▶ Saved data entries

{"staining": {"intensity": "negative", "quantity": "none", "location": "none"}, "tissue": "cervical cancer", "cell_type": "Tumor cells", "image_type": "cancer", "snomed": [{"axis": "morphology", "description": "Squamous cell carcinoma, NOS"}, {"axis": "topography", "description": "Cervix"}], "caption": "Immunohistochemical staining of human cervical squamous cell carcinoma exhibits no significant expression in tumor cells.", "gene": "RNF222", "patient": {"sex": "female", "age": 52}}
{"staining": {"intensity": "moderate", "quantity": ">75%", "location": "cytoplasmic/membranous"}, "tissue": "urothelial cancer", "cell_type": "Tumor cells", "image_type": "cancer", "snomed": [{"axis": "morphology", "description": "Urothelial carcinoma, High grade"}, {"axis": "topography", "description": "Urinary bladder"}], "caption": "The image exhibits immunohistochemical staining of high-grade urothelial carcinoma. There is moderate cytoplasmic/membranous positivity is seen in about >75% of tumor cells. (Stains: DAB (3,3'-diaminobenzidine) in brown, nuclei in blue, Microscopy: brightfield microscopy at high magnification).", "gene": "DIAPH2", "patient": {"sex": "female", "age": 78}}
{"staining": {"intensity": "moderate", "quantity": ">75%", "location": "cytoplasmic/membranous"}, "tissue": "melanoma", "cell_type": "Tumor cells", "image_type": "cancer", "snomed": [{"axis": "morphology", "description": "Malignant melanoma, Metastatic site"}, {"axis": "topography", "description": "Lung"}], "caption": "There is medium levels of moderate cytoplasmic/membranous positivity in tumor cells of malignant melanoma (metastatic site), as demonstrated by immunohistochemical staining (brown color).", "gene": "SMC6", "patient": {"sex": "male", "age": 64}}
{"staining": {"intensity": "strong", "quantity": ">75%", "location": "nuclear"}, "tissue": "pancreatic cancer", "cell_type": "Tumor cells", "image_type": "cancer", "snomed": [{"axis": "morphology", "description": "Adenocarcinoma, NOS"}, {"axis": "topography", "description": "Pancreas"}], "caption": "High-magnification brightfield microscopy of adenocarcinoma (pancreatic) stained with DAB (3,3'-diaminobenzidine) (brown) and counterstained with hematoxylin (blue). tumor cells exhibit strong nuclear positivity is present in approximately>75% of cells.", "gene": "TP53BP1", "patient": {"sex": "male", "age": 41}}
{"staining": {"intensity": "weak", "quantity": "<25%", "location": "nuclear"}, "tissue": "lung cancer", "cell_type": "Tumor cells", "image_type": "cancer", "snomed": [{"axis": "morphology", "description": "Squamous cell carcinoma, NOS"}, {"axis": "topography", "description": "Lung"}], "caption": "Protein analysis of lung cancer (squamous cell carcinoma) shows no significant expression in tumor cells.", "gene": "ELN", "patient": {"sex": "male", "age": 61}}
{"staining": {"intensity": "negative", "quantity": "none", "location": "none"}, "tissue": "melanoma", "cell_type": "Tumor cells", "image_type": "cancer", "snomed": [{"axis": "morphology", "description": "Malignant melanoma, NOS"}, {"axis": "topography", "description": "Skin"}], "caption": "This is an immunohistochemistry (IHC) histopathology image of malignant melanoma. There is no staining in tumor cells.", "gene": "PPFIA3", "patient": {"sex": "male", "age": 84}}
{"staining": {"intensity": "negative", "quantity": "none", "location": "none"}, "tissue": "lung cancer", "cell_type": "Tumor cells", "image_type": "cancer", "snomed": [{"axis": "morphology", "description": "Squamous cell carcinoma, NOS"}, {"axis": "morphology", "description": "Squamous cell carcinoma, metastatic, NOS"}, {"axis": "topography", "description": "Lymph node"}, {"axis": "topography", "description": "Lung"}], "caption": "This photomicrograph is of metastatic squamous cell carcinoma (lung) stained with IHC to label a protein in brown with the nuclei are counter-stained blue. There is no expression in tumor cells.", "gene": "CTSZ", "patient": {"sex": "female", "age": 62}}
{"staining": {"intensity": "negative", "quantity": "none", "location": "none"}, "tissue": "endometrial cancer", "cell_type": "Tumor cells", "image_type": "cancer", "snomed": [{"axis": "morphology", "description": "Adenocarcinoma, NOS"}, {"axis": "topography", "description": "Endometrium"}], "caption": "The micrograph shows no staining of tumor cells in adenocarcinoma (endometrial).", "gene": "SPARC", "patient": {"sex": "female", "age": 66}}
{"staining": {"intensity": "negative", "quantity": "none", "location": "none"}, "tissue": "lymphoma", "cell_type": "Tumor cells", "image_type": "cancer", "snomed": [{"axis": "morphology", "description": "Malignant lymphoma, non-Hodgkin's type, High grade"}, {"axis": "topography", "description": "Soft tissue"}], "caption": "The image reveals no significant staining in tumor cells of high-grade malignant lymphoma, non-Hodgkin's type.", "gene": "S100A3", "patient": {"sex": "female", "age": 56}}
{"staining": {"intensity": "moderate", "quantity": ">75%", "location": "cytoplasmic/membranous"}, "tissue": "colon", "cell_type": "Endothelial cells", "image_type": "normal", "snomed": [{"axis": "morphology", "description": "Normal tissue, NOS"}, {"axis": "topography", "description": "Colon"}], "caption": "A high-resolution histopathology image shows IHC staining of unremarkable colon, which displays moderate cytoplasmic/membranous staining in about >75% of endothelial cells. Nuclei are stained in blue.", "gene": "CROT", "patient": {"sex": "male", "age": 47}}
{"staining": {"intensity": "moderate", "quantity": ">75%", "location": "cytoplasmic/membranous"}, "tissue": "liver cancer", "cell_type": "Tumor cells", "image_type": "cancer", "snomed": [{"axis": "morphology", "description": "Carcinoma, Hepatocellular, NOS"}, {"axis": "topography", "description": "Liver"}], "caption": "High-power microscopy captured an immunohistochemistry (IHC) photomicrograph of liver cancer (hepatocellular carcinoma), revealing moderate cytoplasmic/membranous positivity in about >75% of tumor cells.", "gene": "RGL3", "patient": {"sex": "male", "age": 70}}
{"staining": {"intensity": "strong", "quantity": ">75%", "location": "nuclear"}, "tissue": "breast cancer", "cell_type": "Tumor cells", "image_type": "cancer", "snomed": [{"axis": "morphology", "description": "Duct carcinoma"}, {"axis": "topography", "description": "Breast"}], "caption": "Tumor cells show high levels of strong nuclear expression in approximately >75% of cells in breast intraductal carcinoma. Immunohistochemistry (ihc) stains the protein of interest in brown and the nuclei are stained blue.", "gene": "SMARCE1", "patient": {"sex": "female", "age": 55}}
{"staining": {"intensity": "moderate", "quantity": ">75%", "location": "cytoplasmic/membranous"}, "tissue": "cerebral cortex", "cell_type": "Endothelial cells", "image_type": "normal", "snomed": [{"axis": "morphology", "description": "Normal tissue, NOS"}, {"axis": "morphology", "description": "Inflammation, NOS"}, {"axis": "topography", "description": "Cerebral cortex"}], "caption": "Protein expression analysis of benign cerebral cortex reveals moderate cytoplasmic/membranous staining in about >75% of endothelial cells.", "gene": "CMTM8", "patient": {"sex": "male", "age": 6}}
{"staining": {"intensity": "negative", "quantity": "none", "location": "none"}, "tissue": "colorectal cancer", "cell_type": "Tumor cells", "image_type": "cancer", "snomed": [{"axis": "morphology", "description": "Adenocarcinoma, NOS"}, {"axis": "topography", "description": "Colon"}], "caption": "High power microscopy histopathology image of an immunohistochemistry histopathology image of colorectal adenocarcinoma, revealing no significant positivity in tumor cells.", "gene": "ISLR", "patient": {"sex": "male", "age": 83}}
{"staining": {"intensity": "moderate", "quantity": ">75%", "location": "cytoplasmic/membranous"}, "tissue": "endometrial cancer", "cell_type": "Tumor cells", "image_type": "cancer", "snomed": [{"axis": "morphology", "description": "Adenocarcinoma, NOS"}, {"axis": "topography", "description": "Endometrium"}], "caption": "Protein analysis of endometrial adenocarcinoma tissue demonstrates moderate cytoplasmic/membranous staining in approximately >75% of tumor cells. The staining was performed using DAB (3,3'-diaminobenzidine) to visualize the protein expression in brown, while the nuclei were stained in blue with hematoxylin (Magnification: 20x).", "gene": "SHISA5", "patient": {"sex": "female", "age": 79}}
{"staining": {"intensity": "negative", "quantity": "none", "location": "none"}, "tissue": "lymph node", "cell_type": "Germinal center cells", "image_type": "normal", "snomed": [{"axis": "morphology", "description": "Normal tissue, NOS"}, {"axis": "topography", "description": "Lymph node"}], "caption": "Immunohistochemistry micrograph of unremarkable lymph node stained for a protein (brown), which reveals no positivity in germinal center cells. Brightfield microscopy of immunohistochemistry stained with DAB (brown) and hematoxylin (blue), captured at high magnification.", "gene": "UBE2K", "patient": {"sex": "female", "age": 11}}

▶ EXERCISE REQUIREMENTS
Leave out every line above except those from the line with "expression analysis of" up to and including the line with "analysis of endometrial", and copy those exactly.

▶ TASK RESULT
{"staining": {"intensity": "moderate", "quantity": ">75%", "location": "cytoplasmic/membranous"}, "tissue": "cerebral cortex", "cell_type": "Endothelial cells", "image_type": "normal", "snomed": [{"axis": "morphology", "description": "Normal tissue, NOS"}, {"axis": "morphology", "description": "Inflammation, NOS"}, {"axis": "topography", "description": "Cerebral cortex"}], "caption": "Protein expression analysis of benign cerebral cortex reveals moderate cytoplasmic/membranous staining in about >75% of endothelial cells.", "gene": "CMTM8", "patient": {"sex": "male", "age": 6}}
{"staining": {"intensity": "negative", "quantity": "none", "location": "none"}, "tissue": "colorectal cancer", "cell_type": "Tumor cells", "image_type": "cancer", "snomed": [{"axis": "morphology", "description": "Adenocarcinoma, NOS"}, {"axis": "topography", "description": "Colon"}], "caption": "High power microscopy histopathology image of an immunohistochemistry histopathology image of colorectal adenocarcinoma, revealing no significant positivity in tumor cells.", "gene": "ISLR", "patient": {"sex": "male", "age": 83}}
{"staining": {"intensity": "moderate", "quantity": ">75%", "location": "cytoplasmic/membranous"}, "tissue": "endometrial cancer", "cell_type": "Tumor cells", "image_type": "cancer", "snomed": [{"axis": "morphology", "description": "Adenocarcinoma, NOS"}, {"axis": "topography", "description": "Endometrium"}], "caption": "Protein analysis of endometrial adenocarcinoma tissue demonstrates moderate cytoplasmic/membranous staining in approximately >75% of tumor cells. The staining was performed using DAB (3,3'-diaminobenzidine) to visualize the protein expression in brown, while the nuclei were stained in blue with hematoxylin (Magnification: 20x).", "gene": "SHISA5", "patient": {"sex": "female", "age": 79}}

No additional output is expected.